As a high-stakes Wisconsin gerrymandering case goes before the U.S. Supreme Court this week, one Kentucky group is taking a closer look at the state’s electoral map. Their preliminary findings suggest the commonwealth isn’t among the worst offenders, but some district shapes do raise eyebrows.

Descriptions of oddly-drawn gerrymandered districts often sound like Rorschach test answers: “The Praying Mantis,” a.k.a. Maryland’s 3rd, “The Upside-Down Elephant” in Texas, and Pennsylvania’s notorious 7th District, “Goofy Kicking Donald.”

“And it really does look like Donald Duck kicking Goofy,” notes Susan Perkins Weston with the League of Women Voters of Kentucky.

Weston’s work on a draft report for the League suggests Kentucky hasn’t been quite so carved up, thanks to a state rule preventing the legislature from splitting counties unless it’s necessary to achieve balance. Still, that’s left some more populated counties sharing constituents with areas two counties away.

Take Fayette County, which boasts enough people to fill four districts. Under the current map, it houses two state Senate districts “and then three that tail way off to Washington County with Springfield and way off to Montgomery County.”

“I know people here who think, ‘How am I going to know who represents me if they do it that way?'” Weston adds.

As for other possible trouble spots, she also points to three peninsulas drawn into Oldham County, some squid-like shapes “eating” Warren County, and frustration among voters in Laurel and Pulaski counties.
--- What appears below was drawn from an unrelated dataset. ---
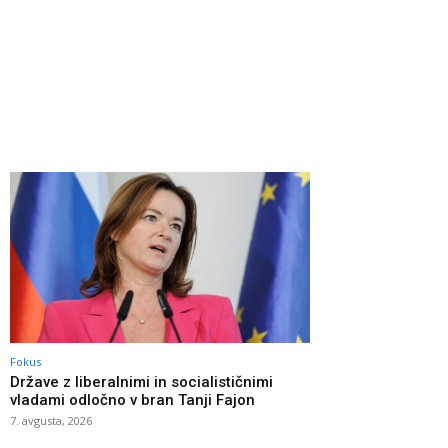
Fokus
Države z liberalnimi in socialističnimi
vladami odločno v bran Tanji Fajon
7. avgusta, 2026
“They’re quite large counties, but they didn’t get a single district that just represents them,” she says.

Kentucky’s current maps were drawn up in 2013 after the courts sent state lawmakers back to the drawing board. Although redistricting won’t come up again until after the 2020 U.S. Census, Weston says the League is looking for ways to get more citizens educated and involved.

Reforming the Process

Tuesday, the U.S. Supreme Court began hearing oral arguments in Gill vs. Whitford, a case that could potentially alter the legislative landscape if justices decide to craft metrics for determining unlawful gerrymandering – or the drawing of districts to benefit one political party. But until the court hands down a ruling, Weston and her nonpartisan group are seeking ways to temper an increasingly bitter political polarization that threatens to enshrine gerrymandering as the status quo.
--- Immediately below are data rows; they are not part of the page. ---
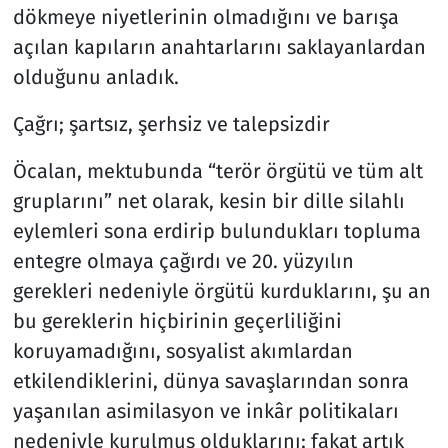
dökmeye niyetlerinin olmadığını ve barışa
açılan kapıların anahtarlarını saklayanlardan
olduğunu anladık.
Çağrı; şartsız, şerhsiz ve talepsizdir
Öcalan, mektubunda “terör örgütü ve tüm alt
gruplarını” net olarak, kesin bir dille silahlı
eylemleri sona erdirip bulundukları topluma
entegre olmaya çağırdı ve 20. yüzyılın
gerekleri nedeniyle örgütü kurduklarını, şu an
bu gereklerin hiçbirinin geçerliliğini
koruyamadığını, sosyalist akımlardan
etkilendiklerini, dünya savaşlarından sonra
yaşanılan asimilasyon ve inkâr politikaları
nedeniyle kurulmuş olduklarını; fakat artık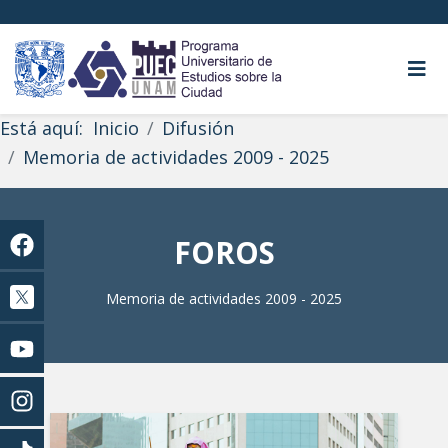
Está aquí:
Inicio
Difusión
Memoria de actividades 2009 - 2025
FOROS
Memoria de actividades 2009 - 2025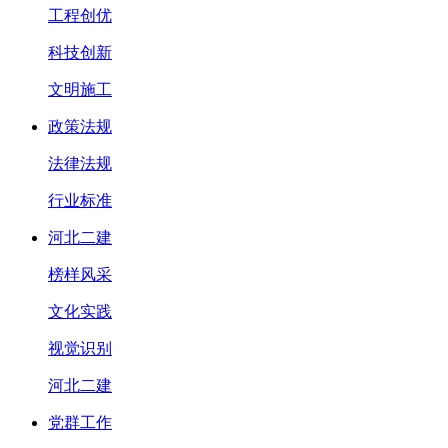
工程创优
科技创新
文明施工
政策法规
法律法规
行业标准
河北二建
榜样风采
文化实践
视觉识别
河北二建
党群工作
One would hand off redistricting to independent commissions, a system in place in a handful of states including California. A former governor of the Golden State, Arnold Schwarzenegger, made the case at a Supreme Court rally Tuesday.

“You know it’s a system where the politicians are picking the voters, rather than the voters picking the politicians. So I say it’s time to say hasta la vista to gerrymandering,” he said.
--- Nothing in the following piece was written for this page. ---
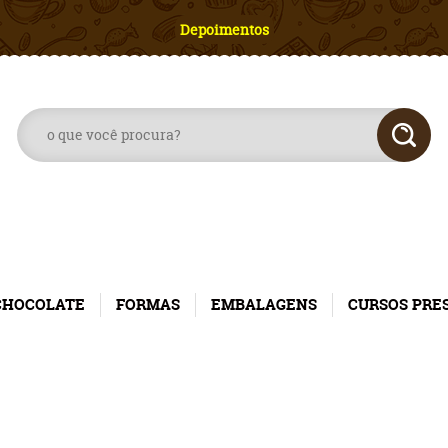
Depoimentos
CHOCOLATE
FORMAS
EMBALAGENS
CURSOS PRE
Weston calls district-drawing commissions a “big stretch for Kentucky.”

“That would have to get on the ballot, and in Kentucky that means the legislature would have to put in on the ballot, so that’s a big lift,” she says. “I think it’s worth pushing for, but it’s hard.”

Instead, Weston says an advisory commission, bringing together a diverse group to draft a plan before the legislature casts the final vote, might serve as a more realistic near-term goal. Short of that, she says increased transparency and efforts to slow down the pace of redistricting could also improve the process.